【数据结构】中的二叉搜索树-BinarySearchTree

二叉查找树（Binary Search Tree），（又：二叉搜索树，二叉排序树）它或者是一棵空树，或者是具有下列性质的二叉树：
若它的左子树不空，则左子树上所有结点的值均小于它的根结点的值； 若它的右子树不空，则右子树上所有结点的值均大于它的根结点的值； 它的左、右子树也分别为二叉排序树。

二叉搜索树的性质：
1. 每个节点都有一个作为搜索依据的关键码（key），所有节点的关键码互不相同。
2. 左子树上所有节点的关键码（key）都小于根节点的关键码（key）。
3. 右子树上所有节点的关键码（key）都大于根节点的关键码（key）。
4. 左右子树都是二叉搜索树。

接下来实现一下二叉搜索树：

二叉搜索树的插入：

非递归实现：

bool Insert(const T& k)
{
if (_root == NULL)
{
return true;
}
Node* cur = _root;
Node* parent = cur;

while (cur)
{
parent = cur;
if (cur->_key < k)
{
cur = cur->_right;
}
else if (cur->_key>k)
{
cur = cur->_left;
}
else
{
return false;
}
}
if (parent->_key > k)
{
parent->_left = new Node(k);
}
else if (parent->_key < k)
{
parent->_right = new Node(K);
}
return true;
}

递归实现：

bool InsertR(const T& k)
{
return _InsertR(_root, k);
}
bool _InsertR(Node* root, const T& k)
{
if (root == NULL)
{
root = new Node(k);
return true;
}
if (root->_key > k)
{
return _InsertR(root->_left, k);
}
else if (root->_key < k)
{
return _InsertR(root->_right, k);
}
else
{
return false;
}
}

二叉搜索树的查找：

非递归实现：

Node* Find(const T& k)
{
Node* cur = _root;
while (cur)
{
if (cur->_key > k)
{
cur = cur->_left;
}

else if (cur->_key < k)
{
cur = cur->_right;
}
else
{
return cur;
}
}
return NULL;
}

递归实现：

Node* FindR(const T& k)
{
return _FindR(_root, k);
}
void _FindR(Node* root, const T& k)
{
if (root == NULL)
{
return NULL;
}
if (root->_key < k)
{
return _FindR(root->_right, k);
}
else if (root->_key > k)
{
return _FindR(root->_left, k);
}
else
{
return root;
}
}

二叉搜索树的删除：

非递归实现：

bool Remove(const T& k)
{
Node* cur = _root;
Node* parent = NULL;
Node* del = cur;

while (cur)
{
if (cur->_key < k)
{
parent = cur;
cur = cur->_right;
}
else if (cur->_key>k)
{
parent = cur;
cur = cur->_left;
}
else
{
break;
}
}
if (cur == NULL)
{
return false;
}
if (cur->_left == NULL)
{
del = cur;
if (cur == _root)

→ **数据行**:
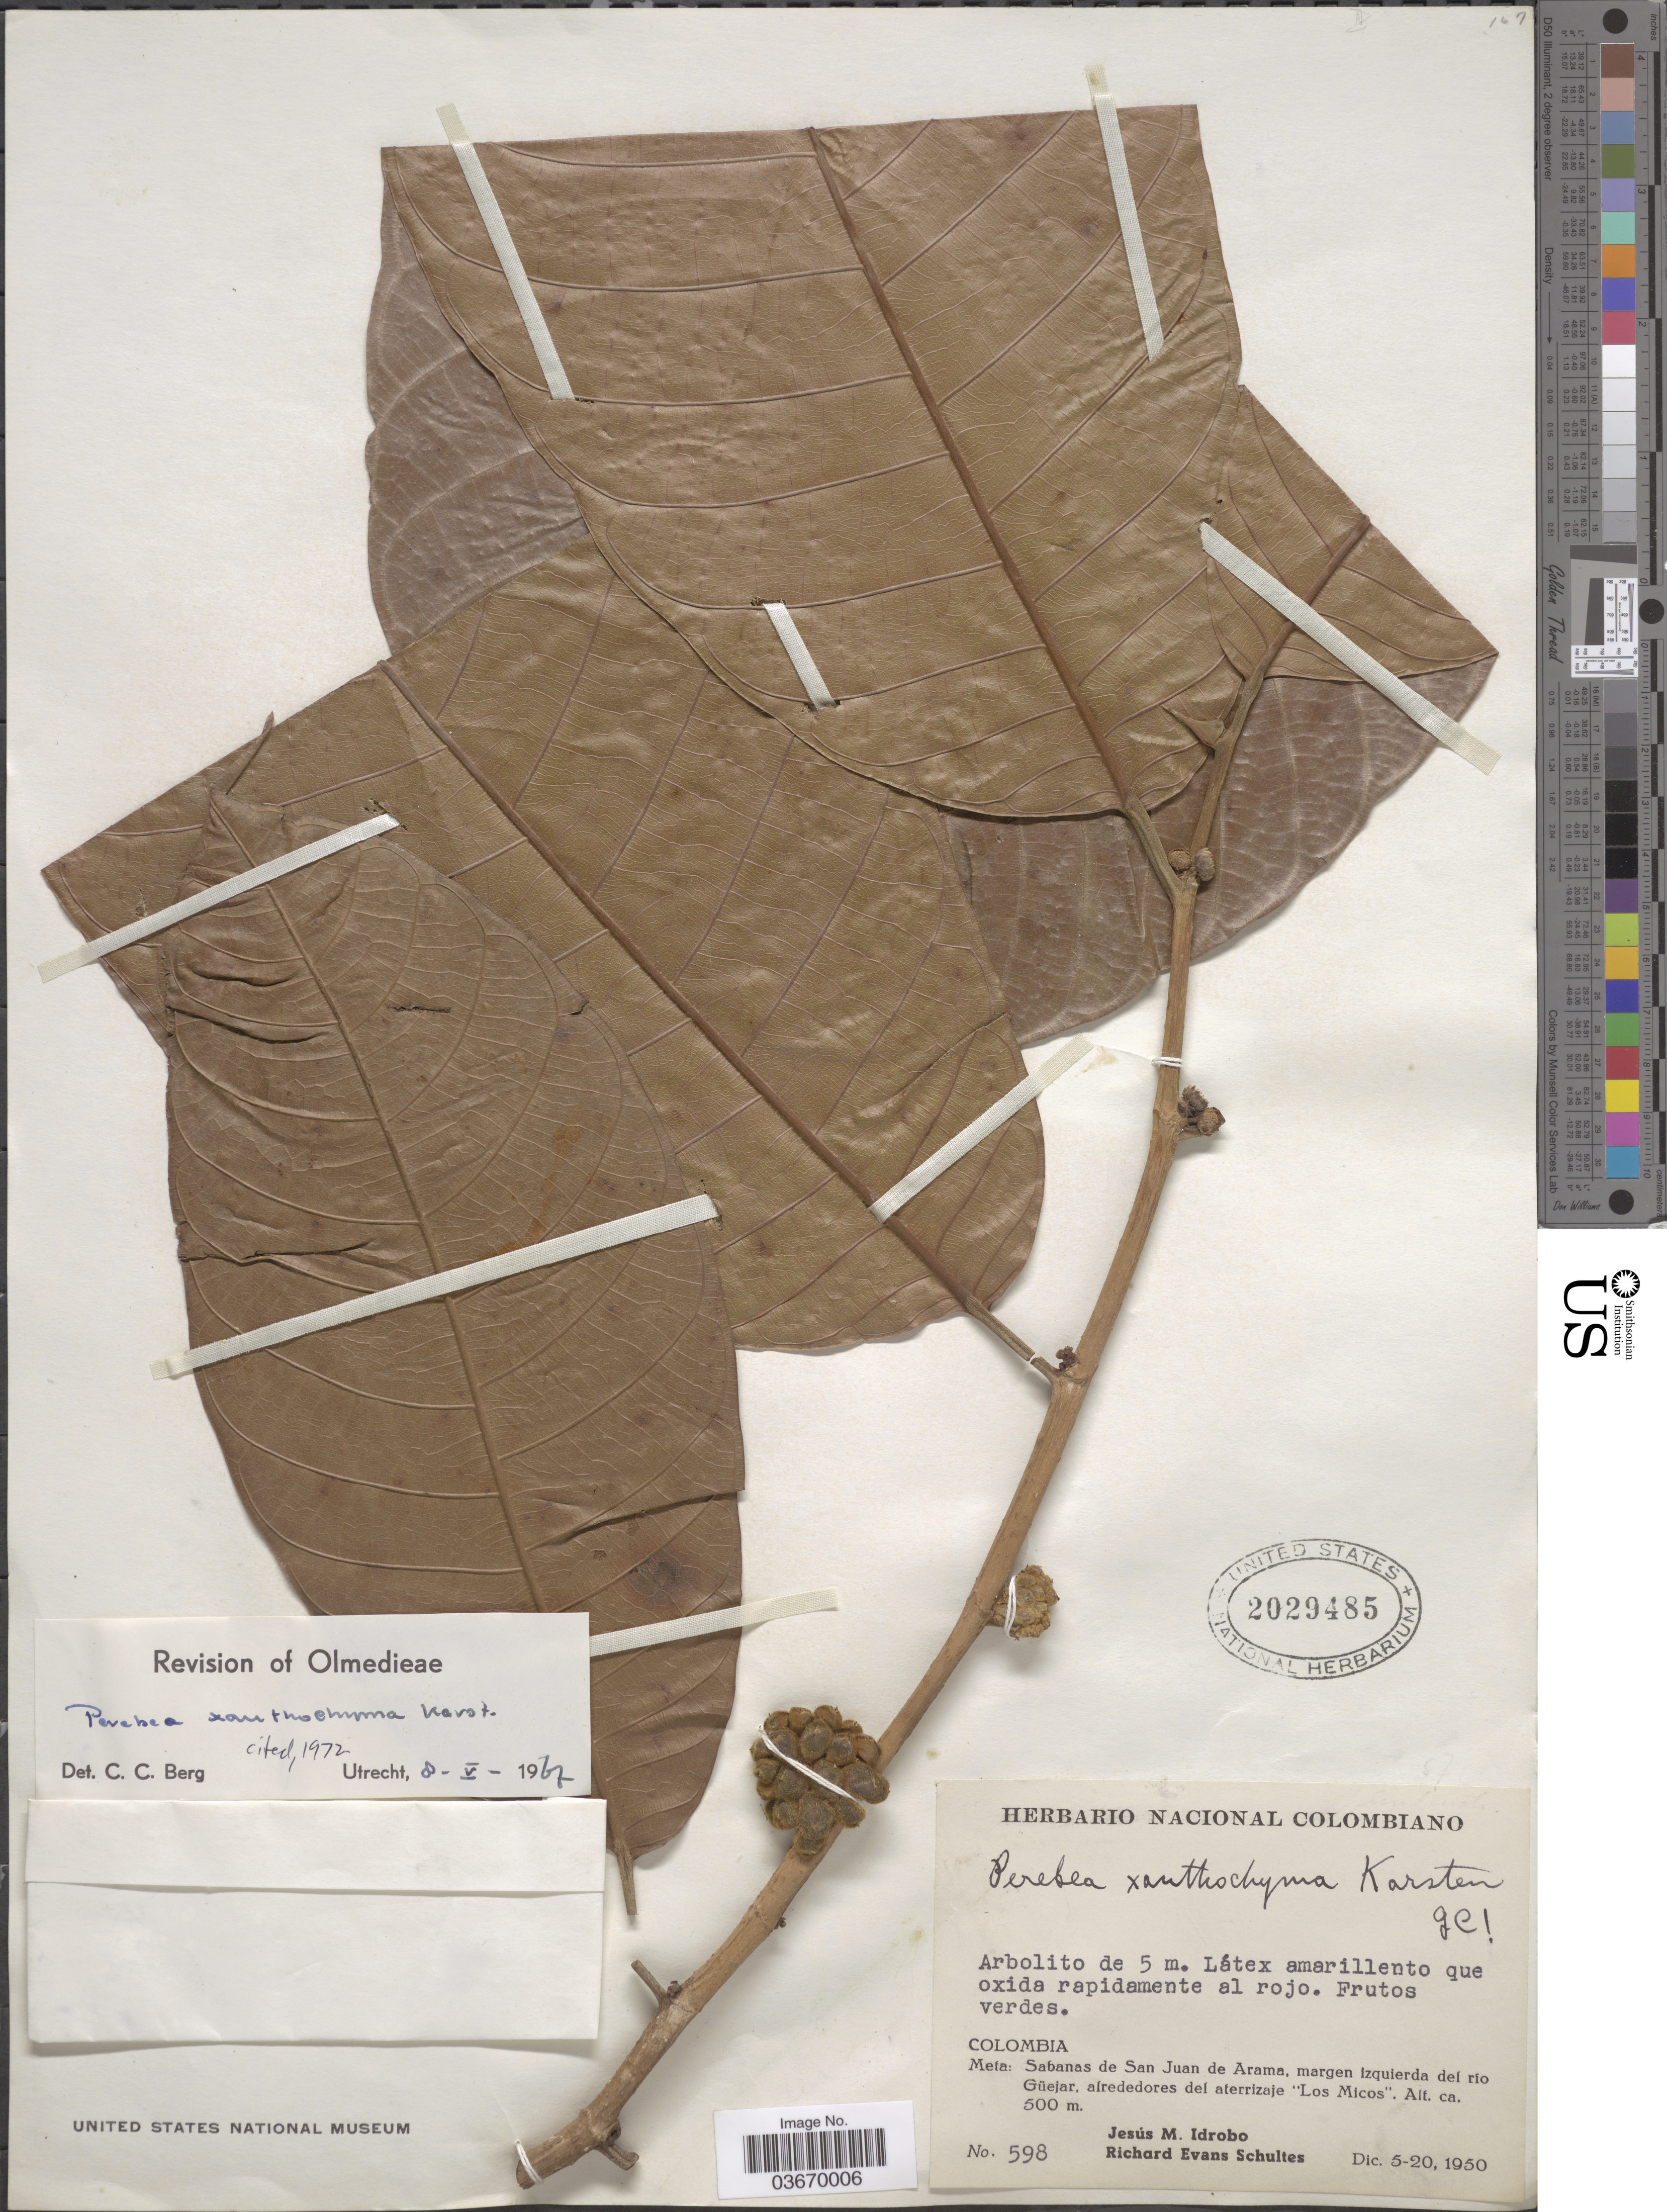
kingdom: Plantae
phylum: Tracheophyta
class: Magnoliopsida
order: Rosales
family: Moraceae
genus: Perebea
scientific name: Perebea xanthochyma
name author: H. Karst.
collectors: J. M. Idrobo & R. E. Schultes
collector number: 598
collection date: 1950-12-05/1950-12-20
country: Colombia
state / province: Meta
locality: Sabanas de San Juan de Arama, margen izquierda del río Güejar, alrededores del aterrizaje 'Los Micos'.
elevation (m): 500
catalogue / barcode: US 2029485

→ **任务要求**: 请将二叉搜索树一文中自“2. 左子树上所有节点的关键码（key）都小于根节点的关键码（key）。”起至“(_root == NULL)”止的整段文字逐字抄录，不作任何改动。

→ **完成结果**:
2. 左子树上所有节点的关键码（key）都小于根节点的关键码（key）。
3. 右子树上所有节点的关键码（key）都大于根节点的关键码（key）。
4. 左右子树都是二叉搜索树。

接下来实现一下二叉搜索树：

二叉搜索树的插入：

非递归实现：

bool Insert(const T& k)
{
if (_root == NULL)